Seattle Asian Art Museum to Close for Renovations

The Seattle Art Museum (SAM) held a press conference on Sept. 30 presenting the initial designs for a two-year expansion project of the Seattle Asian Art Museum (SAAM). The SAM is partnering with fellow Seattle-based architecture company LMN Architects to complete the first remodel of the structure since it was constructed in 1933. The renovation seeks to update the museum to 21st century standards, while still preserving the historic exterior of the building.


MANDY RUSCH • THE SPECTATOR
MANDY RUSCH • THE SPECTATOR

After the conclusion of its fall and and winter exhibition, Tabaimo: Utsutsushi Utsushi , the museum will close for approximately two years with an expected reopen date in 2019. The museum is working to relocate staff and artwork for the next two years.

The renovation is broken up into three main elements, including critical modernization and preservation expanded exhibition and  programming space, and enhanced connection to the park. Critical modernization and preservation upgrades include preservation of the Art-Deco façade, seismic structural upgrades, air conditioning, humidity control, and ADA accessibility improvements.
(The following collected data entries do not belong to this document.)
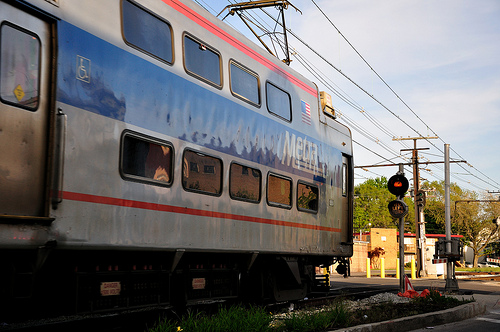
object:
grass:
[187, 302, 348, 331]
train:
[0, 0, 357, 292]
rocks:
[274, 292, 423, 321]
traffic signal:
[387, 167, 420, 295]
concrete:
[393, 253, 499, 318]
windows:
[116, 128, 321, 215]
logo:
[275, 129, 330, 178]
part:
[416, 231, 425, 256]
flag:
[300, 98, 312, 125]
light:
[387, 162, 416, 290]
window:
[116, 129, 177, 188]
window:
[179, 147, 226, 197]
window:
[265, 172, 294, 210]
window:
[295, 177, 320, 215]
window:
[115, 0, 177, 66]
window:
[181, 32, 226, 88]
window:
[227, 56, 262, 108]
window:
[264, 77, 294, 122]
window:
[343, 162, 347, 197]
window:
[0, 19, 42, 111]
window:
[228, 158, 263, 202]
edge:
[452, 304, 477, 319]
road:
[416, 291, 499, 331]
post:
[400, 130, 431, 281]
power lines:
[195, 0, 498, 253]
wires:
[192, 0, 499, 202]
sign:
[73, 55, 93, 85]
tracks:
[260, 284, 397, 315]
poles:
[390, 135, 437, 280]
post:
[365, 257, 372, 278]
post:
[379, 257, 386, 278]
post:
[395, 256, 402, 279]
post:
[411, 257, 418, 279]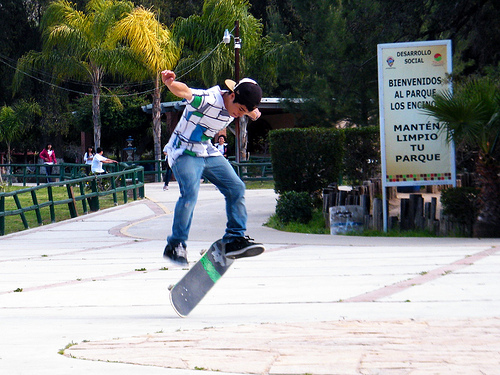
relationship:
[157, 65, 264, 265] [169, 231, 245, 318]
boy over skateboard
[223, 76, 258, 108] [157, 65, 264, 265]
baseball cap on head of boy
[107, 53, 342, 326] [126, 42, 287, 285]
shirt on boy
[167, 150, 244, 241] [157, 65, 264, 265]
blue jeans. on boy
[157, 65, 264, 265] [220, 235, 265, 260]
boy wearing black shoes black shoe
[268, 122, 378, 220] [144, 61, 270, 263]
bushes behind boy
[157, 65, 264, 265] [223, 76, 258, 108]
boy wears baseball cap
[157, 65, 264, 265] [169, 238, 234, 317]
boy jumps on skateboard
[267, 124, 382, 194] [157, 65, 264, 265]
hedge behind boy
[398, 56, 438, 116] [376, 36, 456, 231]
part of board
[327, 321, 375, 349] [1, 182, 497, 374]
part of floor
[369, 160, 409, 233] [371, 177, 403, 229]
part of stand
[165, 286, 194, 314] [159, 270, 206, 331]
edge of board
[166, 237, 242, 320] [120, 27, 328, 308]
board in air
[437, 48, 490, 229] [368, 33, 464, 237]
palm tree by sign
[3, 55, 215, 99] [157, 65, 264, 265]
power lines behind boy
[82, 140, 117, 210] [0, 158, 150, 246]
person near a fence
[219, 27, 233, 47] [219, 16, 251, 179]
light on a pole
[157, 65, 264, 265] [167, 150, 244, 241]
boy has blue jeans.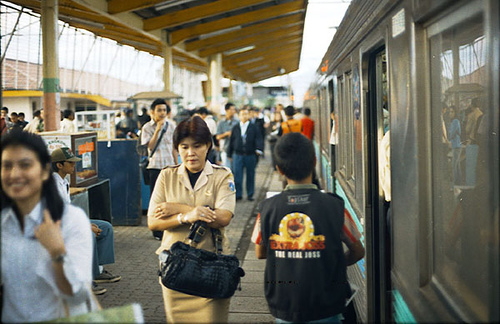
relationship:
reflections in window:
[438, 85, 487, 185] [431, 28, 487, 298]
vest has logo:
[262, 203, 354, 315] [268, 211, 351, 267]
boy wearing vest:
[246, 135, 355, 316] [262, 203, 354, 315]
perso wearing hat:
[46, 141, 125, 292] [54, 145, 82, 170]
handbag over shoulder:
[151, 124, 170, 164] [134, 117, 186, 125]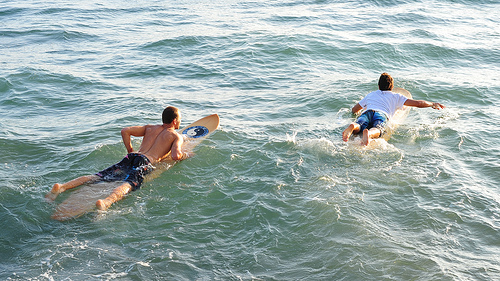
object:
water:
[0, 1, 499, 278]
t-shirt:
[357, 89, 406, 118]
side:
[437, 227, 476, 272]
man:
[354, 69, 405, 143]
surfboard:
[377, 87, 418, 158]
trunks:
[352, 107, 388, 135]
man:
[41, 97, 193, 233]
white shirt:
[354, 90, 409, 119]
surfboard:
[49, 112, 221, 222]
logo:
[181, 122, 208, 137]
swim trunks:
[97, 151, 157, 191]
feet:
[46, 181, 105, 216]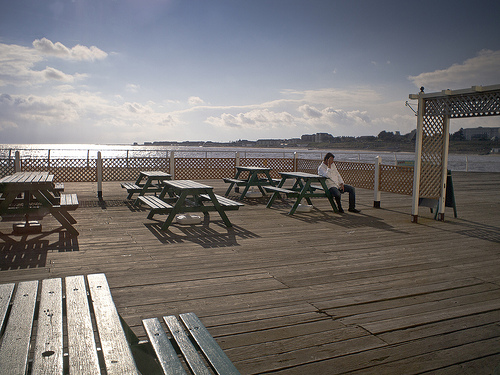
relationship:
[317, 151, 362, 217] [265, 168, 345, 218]
person sitting at a picnic table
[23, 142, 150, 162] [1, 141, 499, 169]
reflection on water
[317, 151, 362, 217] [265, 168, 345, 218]
person at picnic table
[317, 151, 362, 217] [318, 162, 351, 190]
person wearing a shirt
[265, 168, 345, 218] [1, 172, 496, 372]
picnic table on deck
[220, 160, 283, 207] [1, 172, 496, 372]
picnic table on deck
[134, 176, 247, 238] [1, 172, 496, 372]
picnic table on deck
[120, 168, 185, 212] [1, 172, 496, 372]
picnic table on deck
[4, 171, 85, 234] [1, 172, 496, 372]
picnic table on deck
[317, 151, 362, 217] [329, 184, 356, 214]
person wearing blue jeans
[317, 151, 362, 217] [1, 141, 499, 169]
person sitting near water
The SAM also seeks to expand the museum by roughly 13,000 square feet, from 53,000 to 66,000, in order to house a new 2,650-square-foot gallery, community meeting room and a dedicated space for K-12 education services. However, the building’s total occupation of the park will only increase by roughly 3,200 square feet, or about 0.07 acres. LMN architecture is implementing intentional discretion of the use of glass and windows, including a glass enclosed lobby that will look into the park, in order to connect the museum to the park.

Kimerly Rorschach, SAM’s Illsley Ball Nordstrom Director and CEO, said the expansion is  necessary for the future of the museum.

“The museum’s exhibitions and programming connects to the many cultural traditions and contemporary issues of Asia, helping us better understand our region and our rapidly evolving world; our goal is to ensure that we can continue to serve our community and visitors for years to come,” Rorschach said.

A SAM spokesperson added, “During the Asian Art Museum renovation, Gardner Center programs will be presented with several partner organizations at various locations in the area. One of the Center’s major offerings, the Saturday University Series, will be presented by the Gardner Center at Seattle U. Other Gardner Center programs—including Asia Talks, Asia Films, Author Events, performances and workshops with artists—will be held at SAM Downtown, the Olympic Sculpture Park, and other venues.”

The current budget for the project is $49 million, and funding for this project will come from a mixture of public and private funds. Up to $21 million will come from the city of Seattle, as the Asian Art Museum structure is owned by the city. Another $5 million will come from Historic Rehabilitation tax credits. This leaves $23 million for the SAM to raise privately.

The Asian Art Museum, inside of Capitol Hill’s Volunteer Park, is the original home of the SAM. The designer of modern-day Volunteer Park, John C. Olmsted, opposed using the park for institutional purposes. The museum opened its doors for the first time on June 23, 1933 anyway, despite much opposition by the Olmsted Brothers Firm. The rededication of the structure from the SAM to the SAAM occurred in 1994.

Capitol Hill residents have an issue with the remodel, as it will increase the SAAM’s size occupation in Volunteer Park. This will reduce green space, as well as interfere with Olmsted’s original vision for the park. Resident Jonathan Mark has created a petition to protect Volunteer Park against the expansion.

“I support the museum renovation and earthquake retrofitting which the voters approved in the parks levy. Unfortunately this project has changed to add a large expansion without public input. The expansion would visually dominate the east side of the park, making the whole area less attractive. Many natural park views will be replaced by views of this new structure, designed to optimize its park view from within its glass wall. The huge, beautiful beech tree would become enclosed on two sides by the museum building, and other trees would be lost,” Mark said.

The SAM hosted several community input meetings over the summer, which will continue on select Saturdays this fall. The meetings will be held on Oct. 15, Nov. 19, and Dec.10 at 1 p.m. at the Asian Art Museum.